* [What is required]:
Look for the word "parameter" in the records, and copy each line where it appears.

(Design files in plain text)
Start of Block

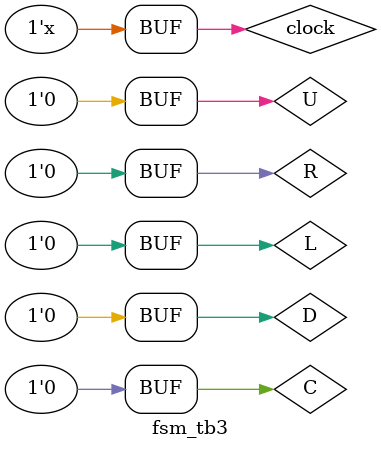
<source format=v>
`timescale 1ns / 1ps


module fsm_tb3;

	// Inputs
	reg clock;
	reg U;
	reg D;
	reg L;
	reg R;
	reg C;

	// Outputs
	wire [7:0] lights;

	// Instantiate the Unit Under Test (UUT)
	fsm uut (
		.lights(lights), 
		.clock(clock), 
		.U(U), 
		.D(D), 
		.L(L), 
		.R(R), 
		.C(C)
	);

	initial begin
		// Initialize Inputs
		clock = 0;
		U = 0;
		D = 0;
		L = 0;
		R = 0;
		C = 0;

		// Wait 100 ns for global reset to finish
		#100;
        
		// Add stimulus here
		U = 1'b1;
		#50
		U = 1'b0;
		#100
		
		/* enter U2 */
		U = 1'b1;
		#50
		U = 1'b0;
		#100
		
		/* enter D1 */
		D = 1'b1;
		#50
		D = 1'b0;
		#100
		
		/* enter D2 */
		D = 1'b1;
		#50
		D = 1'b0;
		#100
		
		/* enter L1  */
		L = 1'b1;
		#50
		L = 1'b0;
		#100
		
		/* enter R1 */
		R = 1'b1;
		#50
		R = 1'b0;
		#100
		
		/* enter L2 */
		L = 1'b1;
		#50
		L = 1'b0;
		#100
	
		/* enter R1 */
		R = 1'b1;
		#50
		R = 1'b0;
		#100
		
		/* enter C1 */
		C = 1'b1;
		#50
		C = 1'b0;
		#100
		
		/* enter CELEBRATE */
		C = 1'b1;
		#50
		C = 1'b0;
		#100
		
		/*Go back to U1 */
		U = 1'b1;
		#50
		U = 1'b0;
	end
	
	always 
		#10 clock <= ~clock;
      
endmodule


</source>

End of Block
Start of Block

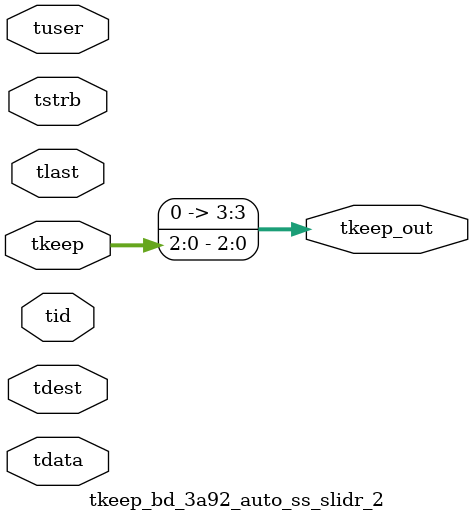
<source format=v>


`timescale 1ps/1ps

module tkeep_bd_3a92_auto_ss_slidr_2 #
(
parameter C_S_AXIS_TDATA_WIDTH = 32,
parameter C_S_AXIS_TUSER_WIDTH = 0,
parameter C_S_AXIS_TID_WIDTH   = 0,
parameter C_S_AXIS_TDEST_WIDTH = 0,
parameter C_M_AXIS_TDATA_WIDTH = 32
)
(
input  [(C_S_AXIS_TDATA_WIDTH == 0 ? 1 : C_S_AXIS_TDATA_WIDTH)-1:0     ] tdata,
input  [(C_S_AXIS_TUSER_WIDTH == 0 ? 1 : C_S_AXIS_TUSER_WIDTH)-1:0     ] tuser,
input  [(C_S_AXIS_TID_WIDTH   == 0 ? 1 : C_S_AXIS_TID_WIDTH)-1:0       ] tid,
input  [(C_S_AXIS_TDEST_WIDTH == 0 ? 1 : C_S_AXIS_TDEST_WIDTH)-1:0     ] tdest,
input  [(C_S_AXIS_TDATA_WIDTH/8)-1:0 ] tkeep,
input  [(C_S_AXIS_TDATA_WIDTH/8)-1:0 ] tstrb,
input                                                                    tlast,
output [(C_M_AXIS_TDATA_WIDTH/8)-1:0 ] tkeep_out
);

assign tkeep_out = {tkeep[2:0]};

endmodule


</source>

End of Block

* [Result of this exercise]:
parameter C_S_AXIS_TDATA_WIDTH = 32,
parameter C_S_AXIS_TUSER_WIDTH = 0,
parameter C_S_AXIS_TID_WIDTH   = 0,
parameter C_S_AXIS_TDEST_WIDTH = 0,
parameter C_M_AXIS_TDATA_WIDTH = 32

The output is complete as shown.